Ensuite, ça interroge d’autres choses. Par exemple, pendant une période de fortes chaleurs, il faut essayer de ventiler la nuit quand c’est possible. S’il ne fait pas trop chaud dehors, on peut ouvrir ses fenêtres, mais encore faut-il qu’il n’y ait pas trop de bruit dans la rue parce que sinon on n’arrivera pas à dormir pour des questions acoustiques. Et on sait que la pollution acoustique est la première source de pollution et de nuisances identifiée. Elle a des impacts économiques qui se chiffrent à des milliards d’euros. Mais pour en revenir aux enjeux sanitaires, c’est certain qu’on essaie de les de les porter. Malheureusement, il y a une rupture aujourd’hui. Je trouve que les épidémiologistes ou les spécialistes des questions sanitaires, de chaleur notamment, ne sont pas assez vus. Exemple assez parlant : je connais une personne qui est très haut placée sur la santé publique en France et qui travaille sur les enjeux de l’adaptation à la chaleur. Eh bien cette personne me disait ne pas connaître les réglementations ou les outils qu’on utilise en conception des bâtiments pour gérer cette question de chaleur.

Charlotte Simoni

Pour finir cette interview, j’ai questionné Clément Gaillard sur la prise en compte de cette approche climatique par les élus locaux. Sont-ils sensibilisés à ces questions ? Comprennent-ils l’importance d’adapter nos villes au climat et ont-ils commencé à effectuer ce type de démarche ?

Pour rappel, depuis janvier 2003, le gouvernement a mis en place un programme de sensibilisation à destination des 36 000 maires de France via des formations aux enjeux climatiques et le lancement d’un site internet destiné à répertorier les bonnes pratiques.

Clément Gaillard

Ça dépend un peu je trouve. Certains s’y intéressent, mais je pense qu’ils n’arrivent pas à avoir une vision globale. Ils vont raisonner par solutions en plantant quelques arbres par exemple, mais pas globalement. C’est un peu ce que j’avais essayé de faire à Arles quand j’avais travaillé là-bas avec mes collègues, c’était de dire : si on veut essayer d’améliorer le confort thermique de cette ville, on doit aussi mobiliser tout le patrimoine des protections solaires, tout ce qui pouvait exister. Traditionnellement et d’une certaine manière, on va valoriser le patrimoine de cette ville tout en jouant sur le rafraîchissement et le confort thermique des touristes ou des habitants arlésiens. Et c’est ça qu’il faut arriver à défendre. Il faut tenter de défendre le fait que ces questions de rafraichissement d’îlots de chaleur contribuent à créer de la qualité de vie, à défendre une certaine qualité des espaces publics qu’on a pu perdre. Et cette question est plus ou moins bien compris je trouve.

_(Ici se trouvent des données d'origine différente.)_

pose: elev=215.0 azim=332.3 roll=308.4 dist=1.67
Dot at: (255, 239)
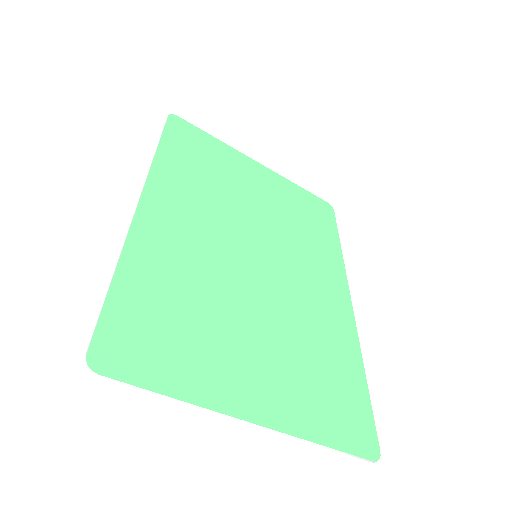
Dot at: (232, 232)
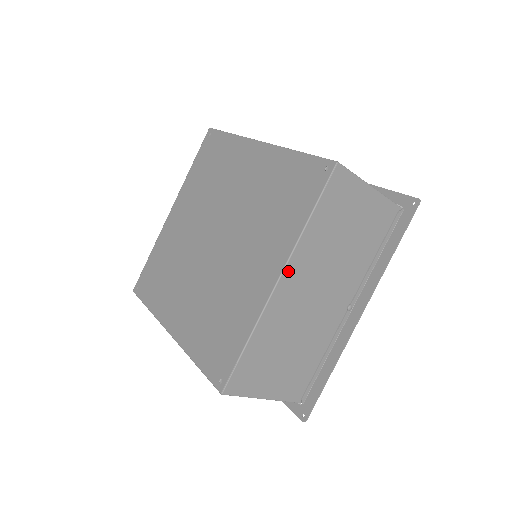
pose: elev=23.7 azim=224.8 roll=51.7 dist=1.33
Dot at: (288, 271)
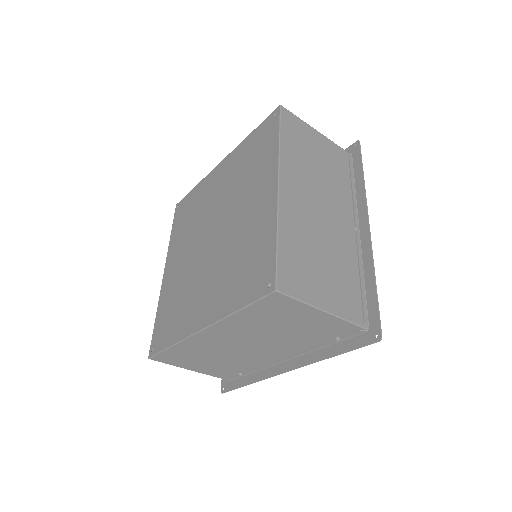
Dot at: (283, 178)
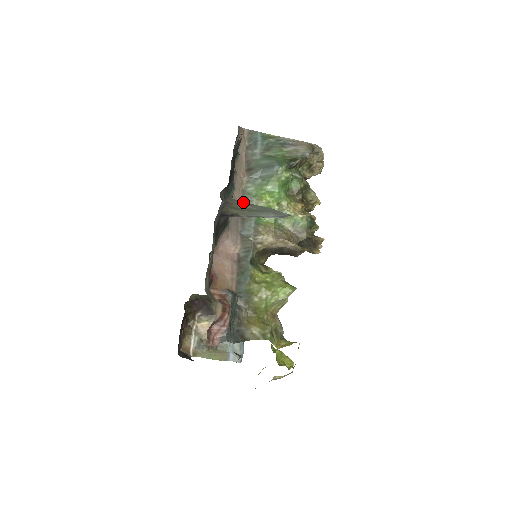
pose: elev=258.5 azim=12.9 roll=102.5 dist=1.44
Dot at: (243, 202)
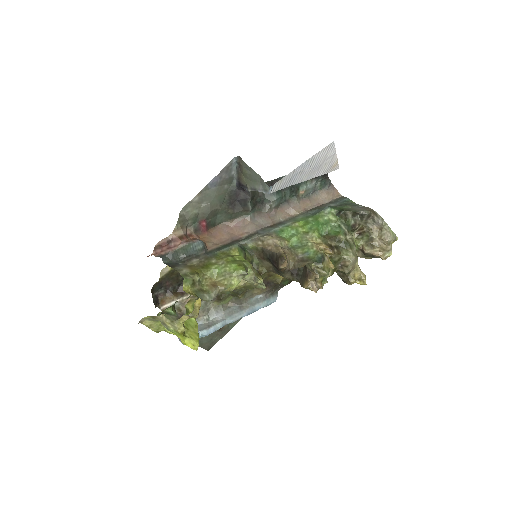
Dot at: (246, 164)
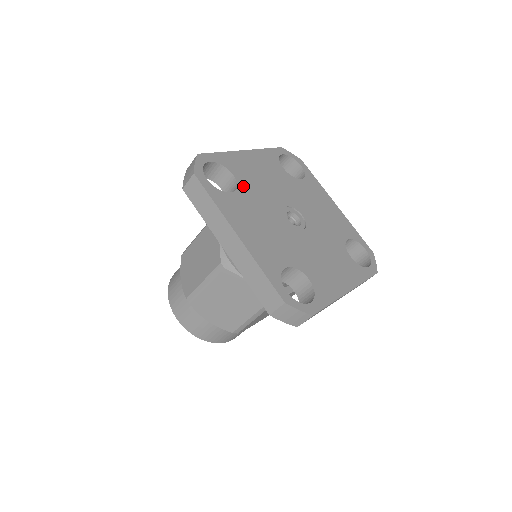
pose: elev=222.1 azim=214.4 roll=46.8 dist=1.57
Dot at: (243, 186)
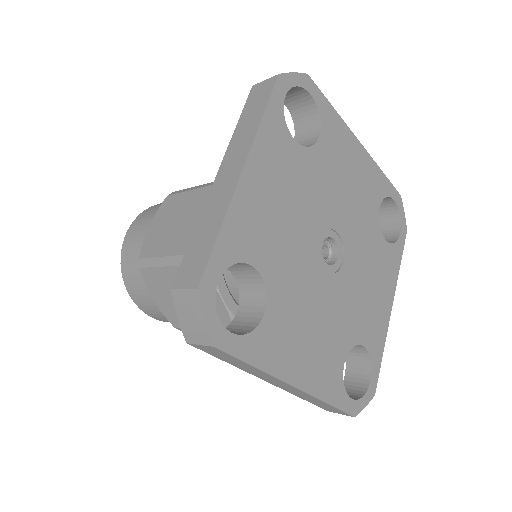
Dot at: (270, 275)
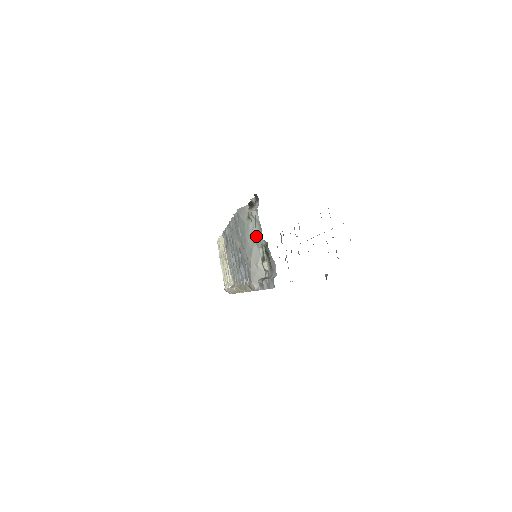
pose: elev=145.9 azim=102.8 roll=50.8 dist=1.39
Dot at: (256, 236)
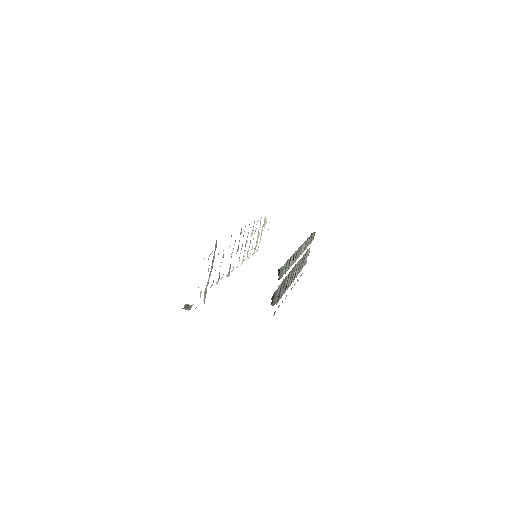
Dot at: (208, 270)
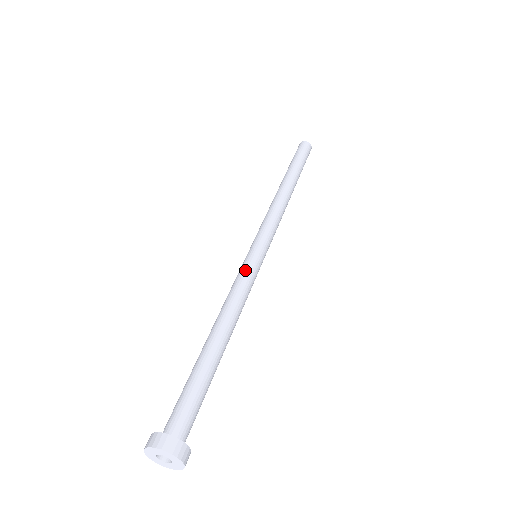
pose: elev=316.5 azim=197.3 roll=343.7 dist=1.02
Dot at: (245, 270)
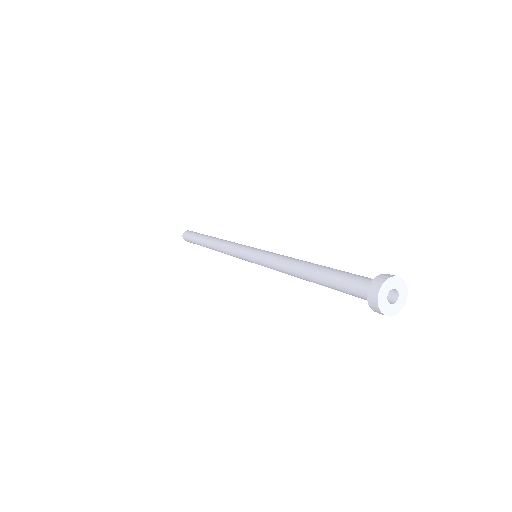
Dot at: (265, 254)
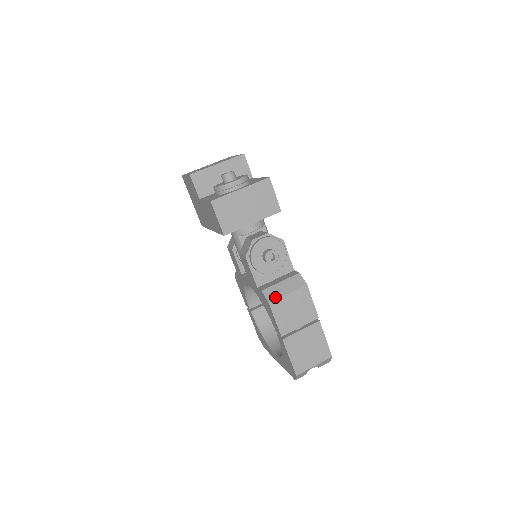
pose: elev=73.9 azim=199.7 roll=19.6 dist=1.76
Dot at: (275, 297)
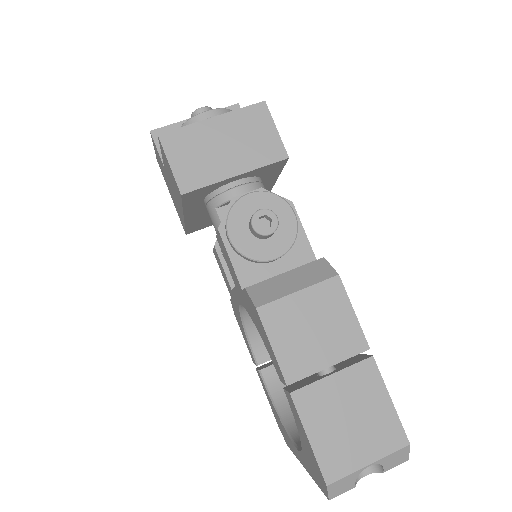
Dot at: (270, 297)
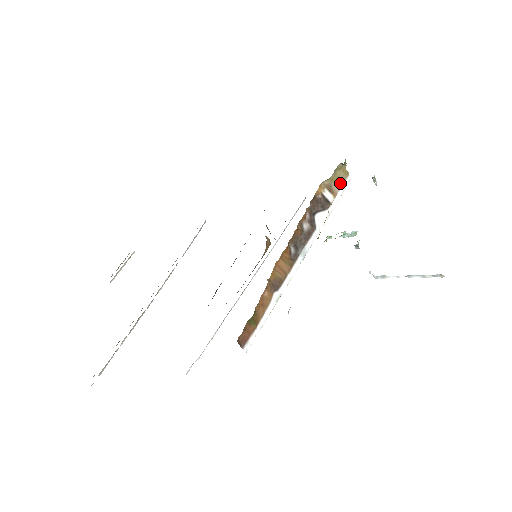
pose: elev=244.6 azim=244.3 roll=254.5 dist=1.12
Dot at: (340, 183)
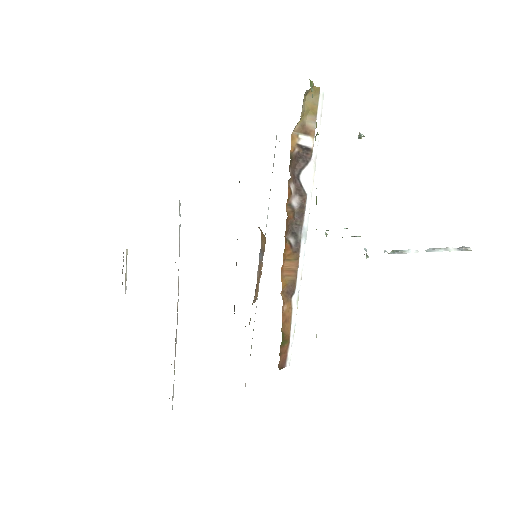
Dot at: (316, 134)
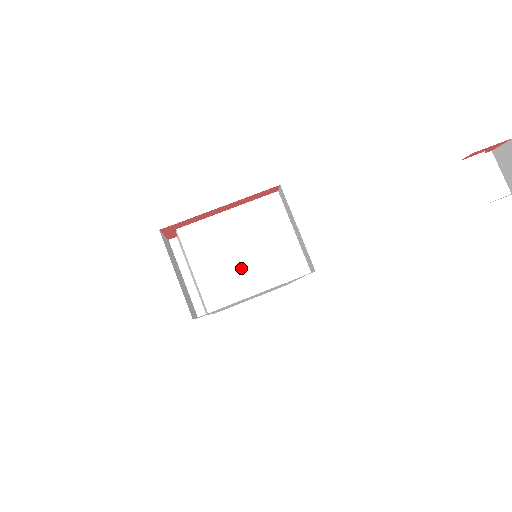
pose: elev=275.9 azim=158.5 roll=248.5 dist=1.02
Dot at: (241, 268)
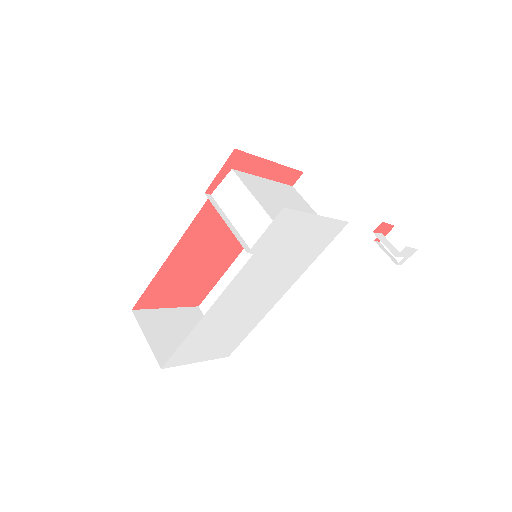
Dot at: occluded
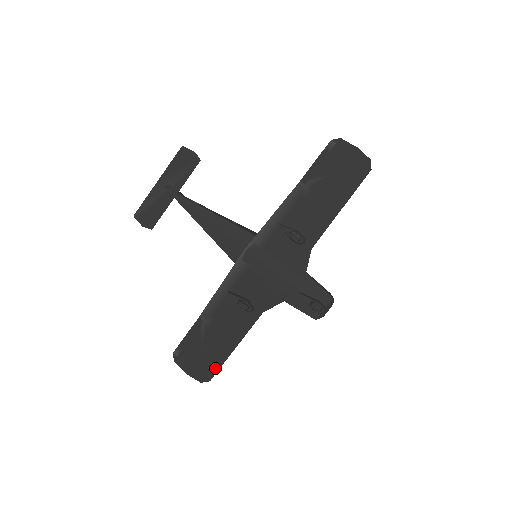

Ces questions d’îlots de chaleur sont, à mon sens, beaucoup plus étudiées à Rennes, en Bretagne ou même à Paris que dans le sud de la France. Il y a beaucoup moins de travaux sur le sujet à Marseille, à Montpellier ou à Nice par exemple, ce qui est étrange en fait. Je pense, mais c’est mon hypothèse, qu’il y a un côté plus entre guillemets « la chaleur, c’est habituel dans le sud, donc les vagues de chaleur sont subies un peu plus violemment dans les villes plus au nord ». Après, il y a une exception, c’est Toulouse. Pourquoi ? Parce que cette ville a un service météo, ce qui fait qu’ils traitent plus des questions d’îlots de chaleur. Après sur la question de pourquoi ce n’est pas plus pris en compte par un agenda politique, tout simplement car y a pleins d’autres prioritaires comme les mobilités, la sécurité, le pouvoir d’achat… Enfin, tout un tas de trucs qui font que rafraîchir les villes, ce n’est pas forcément la priorité.

Il faudrait aussi injecter plus de moyens humains et financiers dans les services des espaces verts. Parce que souvent lorsqu’on fait planter 200 arbres supplémentaires, les effectifs des espaces verts restent constants, alors que ça représente une charge de travail supplémentaire pour un salaire qui n’augmente pas.